By Megan Brooks

(Reuters Health) – For morbidly obese patients having knee replacement surgery, losing at least 20 pounds beforehand leads to shorter hospital stays and lower odds of being discharged to a facility, a new study has found.

Surgeons often require or strongly suggest that morbidly obese patients lose weight before total knee arthroplasty (TKA), or knee replacement. “Many people are told to lose five or 10 pounds before the surgery but we don’t actually know how much weight you have to lose for it to lead to a meaningful improvement,” Dr. Benjamin Keeney of Geisel School of Medicine, Dartmouth College, in Hanover, New Hampshire, told Reuters Health by phone.
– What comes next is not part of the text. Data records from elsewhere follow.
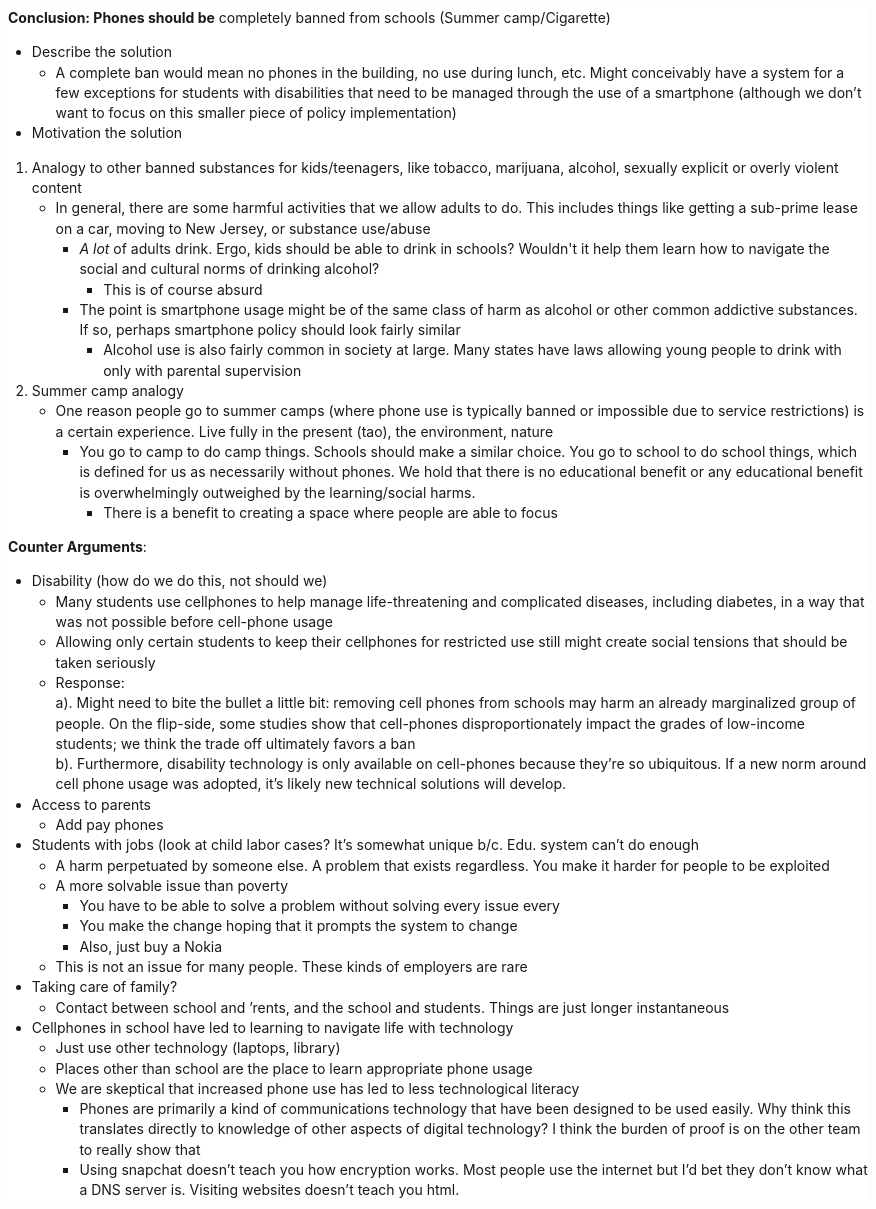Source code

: **Conclusion: Phones should be** completely banned from schools (Summer camp/Cigarette) 

- Describe the solution  
  - A complete ban would mean no phones in the building, no use during lunch, etc. Might conceivably have a system for a few exceptions for students with disabilities that need to be managed through the use of a smartphone (although we don’t want to focus on this smaller piece of policy implementation)  
- Motivation the solution  
1. Analogy to other banned substances for kids/teenagers, like tobacco, marijuana, alcohol, sexually explicit or overly violent content  
   - In general, there are some harmful activities that we allow adults to do. This includes things like getting a sub-prime lease on a car, moving to New Jersey, or substance use/abuse  
     - *A lot* of adults drink. Ergo, kids should be able to drink in schools? Wouldn't it help them learn how to navigate the social and cultural norms of drinking alcohol?  
       - This is of course absurd  
     - The point is smartphone usage might be of the same class of harm as alcohol or other common addictive substances. If so, perhaps smartphone policy should look fairly similar   
       - Alcohol use is also fairly common in society at large. Many states have laws allowing young people to drink with only with parental supervision   
2. Summer camp analogy   
   - One reason people go to summer camps (where phone use is typically banned or impossible due to service restrictions) is a certain experience. Live fully in the present (tao), the environment, nature  
     - You go to camp to do camp things. Schools should make a similar choice. You go to school to do school things, which is defined for us as necessarily without phones. We hold that there is no educational benefit or any educational benefit is overwhelmingly outweighed by the learning/social harms.  
       - There is a benefit to creating a space where people are able to focus

**Counter Arguments**:

- Disability (how do we do this, not should we)  
  - Many students use cellphones to help manage life-threatening and complicated diseases, including diabetes, in a way that was not possible before cell-phone usage  
  - Allowing only certain students to keep their cellphones for restricted use still might create social tensions that should be taken seriously  
  - Response:  
    a). Might need to bite the bullet a little bit: removing cell phones from schools may harm an already marginalized group of people. On the flip-side, some studies show that cell-phones disproportionately impact the grades of low-income students; we think the trade off ultimately favors a ban  
    b). Furthermore, disability technology is only available on cell-phones because they’re so ubiquitous. If a new norm around cell phone usage was adopted, it’s likely new technical solutions will develop.   
- Access to parents   
  - Add pay phones  
- Students with jobs (look at child labor cases? It’s somewhat unique b/c. Edu. system can’t do enough  
  - A harm perpetuated by someone else. A problem that exists regardless. You make it harder for people to be exploited  
  - A more solvable issue than poverty  
    - You have to be able to solve a problem without solving every issue every  
    - You make the change hoping that it prompts the system to change  
    - Also, just buy a Nokia  
  - This is not an issue for many people. These kinds of employers are rare  
- Taking care of family?   
  - Contact between school and ’rents, and the school and students. Things are just longer instantaneous  
- Cellphones in school have led to learning to navigate life with technology  
  - Just use other technology (laptops, library)  
  - Places other than school are the place to learn appropriate phone usage  
  - We are skeptical that increased phone use has led to less technological literacy  
    - Phones are primarily a kind of communications technology that have been designed to be used easily. Why think this translates directly to knowledge of other aspects of digital technology? I think the burden of proof is on the other team to really show that   
    - Using snapchat doesn’t teach you how encryption works. Most people use the internet but I’d bet they don’t know what a DNS server is. Visiting websites doesn’t teach you html.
To investigate, he and his colleagues took a look back at 203 patients who were morbidly obese. This meant either they were 100 pounds over their ideal body weight, or their body mass index (BMI), a ratio of weight to height, was 40 or more, or it was 35 or more and they had obesity-related health conditions like high blood pressure or diabetes.

In the three months leading up to TKA, 41 percent of the patients lost at least five pounds, 29 percent lost at least 10 pounds and 14 percent lost at least 20 pounds.

When they had the surgery, 27 patients were no longer morbidly obese, although 23 of those were still severely obese (BMI between 35 and 40).

This week at the annual meeting of the American Academy of Orthopaedic Surgeons in Las Vegas, the researchers reported that compared to patients who did not lose 20 pounds, those who did had 72 percent lower odds of being discharged to a rehab facility and 76 percent lower odds of staying in the hospital for at least four days.

There were no differences in operative time or physical function improvement. Losing five or 10 pounds did not make a difference for any outcome.

Twenty pounds “is the magic number based on our evidence,” Keeney said. “This is even after accounting for age, gender, and other diagnoses besides obesity, as well as baseline physical and mental function.”

It’s also important to note, he added, that people who lost 20 pounds and had improved outcomes were still very obese at the time of surgery. Most of them gained a lot of that weight back but still that weight loss led to better outcomes.

“What this study is telling us – and it’s the first study, so we have that caveat – is that morbidly obese patients who lose at least 20 pounds before knee replacement are going to come home from the hospital faster and are much less likely to go on to be discharged to a facility,” Keeney told Reuters Health.